Kamis, 18 Mei 2023 | 06:51 WIB
0
227
Rorinda, Di Manakah Kau Berada (2)
Ilustrasi Jokowi-JK (Foto: facebook.com)

Menandai Jokowi emosional, sangat mudah. Apakah pidatonya kalem? Ada bau-bau humor, nyindir sana-sini, bercanda? Atau dengan nada tinggi? Dengan suara terpekik-pekik, saking tak biasanya bernada tinggi, karena desakan detak jantung? 

Pidato di depan Musra beberapa hari lalu, menjelaskan kegeraman Jokowi. Bahwa proposalnya tentang Indonesia ke depan, tidak segera bisa dipahami bersama. Bagaimana situasi global sedang tidak mudah. Bonus demografi dan tujuan Indonesia 2045 bisa menguap, sekiranya kita tak mampu menjaga stabilitas politik. 

Sementara proses transisi nilai-nilai lama warisan Orde Baru Soeharto ke nilai-nilai baru yang dibawa Jokowi, bukan perjalanan yang mudah. Akan sangat tergantung besar-kecil yang sudi meninggalkan comfortable zone. Sementara dalam ideologi pragmatisme Orde Baru, apapun gerakannya, jika tak memberi kemanfaatan pada dirinya akan cenderung ditolak.
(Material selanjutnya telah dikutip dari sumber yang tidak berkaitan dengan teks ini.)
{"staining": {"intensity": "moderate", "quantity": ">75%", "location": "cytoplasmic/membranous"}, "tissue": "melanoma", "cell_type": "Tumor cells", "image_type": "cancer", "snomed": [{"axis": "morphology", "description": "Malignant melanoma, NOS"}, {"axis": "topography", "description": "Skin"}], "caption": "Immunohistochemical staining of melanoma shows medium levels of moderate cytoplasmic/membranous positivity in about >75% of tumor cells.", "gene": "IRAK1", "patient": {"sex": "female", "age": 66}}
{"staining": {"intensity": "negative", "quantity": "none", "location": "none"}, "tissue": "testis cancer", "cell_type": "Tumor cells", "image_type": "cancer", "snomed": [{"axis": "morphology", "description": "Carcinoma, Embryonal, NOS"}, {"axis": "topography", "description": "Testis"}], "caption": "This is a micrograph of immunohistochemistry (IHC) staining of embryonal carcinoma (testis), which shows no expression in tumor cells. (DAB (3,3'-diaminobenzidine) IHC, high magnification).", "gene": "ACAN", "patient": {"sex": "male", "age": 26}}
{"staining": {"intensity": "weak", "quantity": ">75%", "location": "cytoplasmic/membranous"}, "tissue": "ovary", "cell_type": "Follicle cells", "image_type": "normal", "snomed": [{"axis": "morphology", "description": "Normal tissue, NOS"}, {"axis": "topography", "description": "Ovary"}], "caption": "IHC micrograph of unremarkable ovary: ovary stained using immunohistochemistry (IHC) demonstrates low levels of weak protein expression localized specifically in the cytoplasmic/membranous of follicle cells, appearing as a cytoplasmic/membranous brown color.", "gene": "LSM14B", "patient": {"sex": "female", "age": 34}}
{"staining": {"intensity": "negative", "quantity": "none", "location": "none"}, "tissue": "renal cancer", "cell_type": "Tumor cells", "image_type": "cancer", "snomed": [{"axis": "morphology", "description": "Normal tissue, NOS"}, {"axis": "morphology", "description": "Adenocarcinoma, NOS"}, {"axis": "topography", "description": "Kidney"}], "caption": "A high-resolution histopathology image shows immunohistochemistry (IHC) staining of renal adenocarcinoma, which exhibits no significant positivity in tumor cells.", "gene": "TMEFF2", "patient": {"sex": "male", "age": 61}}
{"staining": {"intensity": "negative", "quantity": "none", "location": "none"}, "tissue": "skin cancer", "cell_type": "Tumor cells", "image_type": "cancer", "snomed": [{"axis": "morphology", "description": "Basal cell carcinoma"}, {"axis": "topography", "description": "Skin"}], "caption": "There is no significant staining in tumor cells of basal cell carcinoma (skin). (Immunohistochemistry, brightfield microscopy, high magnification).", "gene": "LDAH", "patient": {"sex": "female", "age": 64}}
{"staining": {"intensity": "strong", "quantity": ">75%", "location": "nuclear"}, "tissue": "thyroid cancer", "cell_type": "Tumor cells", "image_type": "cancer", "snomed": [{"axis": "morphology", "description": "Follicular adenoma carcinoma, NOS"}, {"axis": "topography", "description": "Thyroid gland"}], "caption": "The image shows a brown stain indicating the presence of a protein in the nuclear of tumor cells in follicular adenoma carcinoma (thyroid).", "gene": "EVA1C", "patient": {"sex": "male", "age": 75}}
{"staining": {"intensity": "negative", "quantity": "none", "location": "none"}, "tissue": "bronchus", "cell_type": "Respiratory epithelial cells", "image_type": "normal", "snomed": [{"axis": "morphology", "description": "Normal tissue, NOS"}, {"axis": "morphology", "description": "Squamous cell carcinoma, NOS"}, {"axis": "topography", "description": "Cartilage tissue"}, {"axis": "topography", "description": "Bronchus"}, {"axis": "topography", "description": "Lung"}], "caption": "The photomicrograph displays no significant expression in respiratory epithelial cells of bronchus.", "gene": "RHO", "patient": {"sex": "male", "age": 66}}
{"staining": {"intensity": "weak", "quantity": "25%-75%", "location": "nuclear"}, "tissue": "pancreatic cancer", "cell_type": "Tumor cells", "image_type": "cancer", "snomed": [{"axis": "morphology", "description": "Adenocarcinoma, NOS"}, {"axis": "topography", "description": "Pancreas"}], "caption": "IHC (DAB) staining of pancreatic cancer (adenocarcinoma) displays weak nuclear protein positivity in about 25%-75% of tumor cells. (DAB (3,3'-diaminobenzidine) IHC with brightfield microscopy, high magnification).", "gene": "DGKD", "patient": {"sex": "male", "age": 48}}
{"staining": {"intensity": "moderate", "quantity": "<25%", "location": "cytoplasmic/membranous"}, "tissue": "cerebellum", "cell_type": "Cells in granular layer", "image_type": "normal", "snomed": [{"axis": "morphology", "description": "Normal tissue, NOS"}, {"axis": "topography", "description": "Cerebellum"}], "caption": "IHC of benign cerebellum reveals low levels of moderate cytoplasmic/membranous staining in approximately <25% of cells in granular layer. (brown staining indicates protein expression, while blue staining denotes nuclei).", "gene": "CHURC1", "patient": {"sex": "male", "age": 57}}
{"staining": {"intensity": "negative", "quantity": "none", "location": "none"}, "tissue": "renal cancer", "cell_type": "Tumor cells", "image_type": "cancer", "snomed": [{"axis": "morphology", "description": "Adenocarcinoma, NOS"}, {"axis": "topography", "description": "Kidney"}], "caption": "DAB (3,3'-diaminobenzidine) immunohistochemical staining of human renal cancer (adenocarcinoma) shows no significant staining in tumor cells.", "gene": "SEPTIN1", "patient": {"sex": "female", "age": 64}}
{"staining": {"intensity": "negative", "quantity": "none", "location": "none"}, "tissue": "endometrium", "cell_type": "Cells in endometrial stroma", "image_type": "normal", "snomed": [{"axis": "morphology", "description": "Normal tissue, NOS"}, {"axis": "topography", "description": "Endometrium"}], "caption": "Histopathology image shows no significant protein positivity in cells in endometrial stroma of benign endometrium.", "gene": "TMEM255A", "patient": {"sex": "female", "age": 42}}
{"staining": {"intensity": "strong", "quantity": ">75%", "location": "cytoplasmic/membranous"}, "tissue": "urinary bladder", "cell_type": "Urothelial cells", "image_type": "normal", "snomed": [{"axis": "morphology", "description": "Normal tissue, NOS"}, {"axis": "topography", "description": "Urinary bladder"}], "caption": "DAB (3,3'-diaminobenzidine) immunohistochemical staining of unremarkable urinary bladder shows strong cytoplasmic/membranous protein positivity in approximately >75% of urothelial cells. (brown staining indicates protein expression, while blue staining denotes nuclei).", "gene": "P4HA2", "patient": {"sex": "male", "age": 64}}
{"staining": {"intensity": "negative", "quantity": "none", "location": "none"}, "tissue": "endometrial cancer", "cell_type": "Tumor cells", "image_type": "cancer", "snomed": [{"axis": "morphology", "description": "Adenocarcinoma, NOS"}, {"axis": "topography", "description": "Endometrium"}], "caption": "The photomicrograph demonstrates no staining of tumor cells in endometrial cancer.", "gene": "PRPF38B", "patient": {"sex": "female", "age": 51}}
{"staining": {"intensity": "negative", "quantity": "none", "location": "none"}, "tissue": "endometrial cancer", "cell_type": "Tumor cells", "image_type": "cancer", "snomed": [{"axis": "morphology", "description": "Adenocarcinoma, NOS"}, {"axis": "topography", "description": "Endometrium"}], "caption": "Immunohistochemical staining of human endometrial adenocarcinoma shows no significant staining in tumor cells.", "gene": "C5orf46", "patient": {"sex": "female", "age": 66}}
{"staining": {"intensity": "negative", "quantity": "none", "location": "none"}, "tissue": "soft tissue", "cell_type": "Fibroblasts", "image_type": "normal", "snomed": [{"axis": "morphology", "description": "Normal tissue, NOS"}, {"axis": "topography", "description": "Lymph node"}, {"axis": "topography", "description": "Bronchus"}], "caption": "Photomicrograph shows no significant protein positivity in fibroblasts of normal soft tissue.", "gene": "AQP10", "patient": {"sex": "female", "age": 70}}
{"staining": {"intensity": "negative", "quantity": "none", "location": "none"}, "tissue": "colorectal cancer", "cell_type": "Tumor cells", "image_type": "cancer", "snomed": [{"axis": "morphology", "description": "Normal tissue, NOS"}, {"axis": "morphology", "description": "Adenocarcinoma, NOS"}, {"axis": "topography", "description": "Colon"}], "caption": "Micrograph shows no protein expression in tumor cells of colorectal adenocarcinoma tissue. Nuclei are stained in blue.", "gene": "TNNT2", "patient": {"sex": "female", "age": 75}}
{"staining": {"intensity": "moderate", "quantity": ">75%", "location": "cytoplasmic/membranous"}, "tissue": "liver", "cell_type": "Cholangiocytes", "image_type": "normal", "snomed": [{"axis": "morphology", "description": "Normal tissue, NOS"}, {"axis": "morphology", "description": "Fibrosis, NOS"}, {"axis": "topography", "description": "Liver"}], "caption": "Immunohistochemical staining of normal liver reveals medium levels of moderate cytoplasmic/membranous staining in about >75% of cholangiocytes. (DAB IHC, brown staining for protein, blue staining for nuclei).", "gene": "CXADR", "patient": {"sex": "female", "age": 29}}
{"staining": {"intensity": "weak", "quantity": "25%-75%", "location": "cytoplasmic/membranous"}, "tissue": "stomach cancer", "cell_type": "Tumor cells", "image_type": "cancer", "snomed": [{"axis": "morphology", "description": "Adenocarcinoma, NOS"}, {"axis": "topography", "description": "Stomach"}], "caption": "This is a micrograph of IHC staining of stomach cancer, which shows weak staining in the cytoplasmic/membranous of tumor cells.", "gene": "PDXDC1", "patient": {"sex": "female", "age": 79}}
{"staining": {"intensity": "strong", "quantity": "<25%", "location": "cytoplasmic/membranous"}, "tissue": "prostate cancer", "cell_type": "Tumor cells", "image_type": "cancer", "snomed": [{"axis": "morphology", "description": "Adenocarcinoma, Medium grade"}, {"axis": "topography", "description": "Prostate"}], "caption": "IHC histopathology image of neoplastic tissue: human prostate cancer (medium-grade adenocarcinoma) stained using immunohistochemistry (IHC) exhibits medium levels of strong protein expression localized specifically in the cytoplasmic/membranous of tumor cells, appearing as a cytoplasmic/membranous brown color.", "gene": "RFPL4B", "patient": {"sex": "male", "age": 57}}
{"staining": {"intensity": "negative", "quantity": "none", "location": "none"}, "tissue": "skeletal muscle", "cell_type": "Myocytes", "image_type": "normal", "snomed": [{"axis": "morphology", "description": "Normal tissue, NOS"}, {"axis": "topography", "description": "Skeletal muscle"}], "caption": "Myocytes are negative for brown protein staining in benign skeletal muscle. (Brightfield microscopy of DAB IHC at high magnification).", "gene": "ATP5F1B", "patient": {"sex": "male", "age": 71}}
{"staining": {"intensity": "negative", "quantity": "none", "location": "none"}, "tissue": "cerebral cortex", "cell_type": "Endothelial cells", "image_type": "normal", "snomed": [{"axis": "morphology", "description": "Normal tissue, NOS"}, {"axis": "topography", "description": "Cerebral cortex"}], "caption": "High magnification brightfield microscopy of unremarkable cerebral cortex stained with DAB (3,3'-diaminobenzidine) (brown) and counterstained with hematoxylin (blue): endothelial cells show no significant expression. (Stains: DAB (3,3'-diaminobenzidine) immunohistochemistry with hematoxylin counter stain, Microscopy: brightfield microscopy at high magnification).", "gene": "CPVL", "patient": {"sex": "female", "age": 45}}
Apalagi merugikan. 

Reformasi 1998 setidaknya butuh waktu 15 tahun lebih, untuk memperlihatkan ufuknya, dengan terpilih Jokowi sebagai Presiden pada Pilpres 2014. Waktu itu, sistem pemilihan presiden telah tiga kali dilaksanakan (2004, 2009, 2014). 

Dikatakan ufuk, dengan indikator tingkat partisipasi dan antusiasme rakyat. Munculnya Jokowi bersamaan dengan munculnya istilah ‘relawan politik’. Karena pada waktu itu, sosok yang muncul benar-benar dari bawah. Dengan track record jelas. Ketika sistem pengkaderan, atau rekrutmen kepemimpinan sipil belum jalan di partai politik, Jokowi muncul. Sebagai sosok pejabat publik yang populer karena performance dan kinerjanya. Ia warna baru. Berbeda dengan prototype yang ada selama itu. Ia harapan baru. 

Meski UU Kepolitikan membuat kedaulatan rakyat dengan partai politik berjarak, tetapi suara rakyat tak terbendung. Apalagi akhirnya Megawati sebagai ketua umum partai, yang punya orotitas penuh, akhirnya berkompromi; “Baik, menangkan PDIP dan Jokowi presiden!”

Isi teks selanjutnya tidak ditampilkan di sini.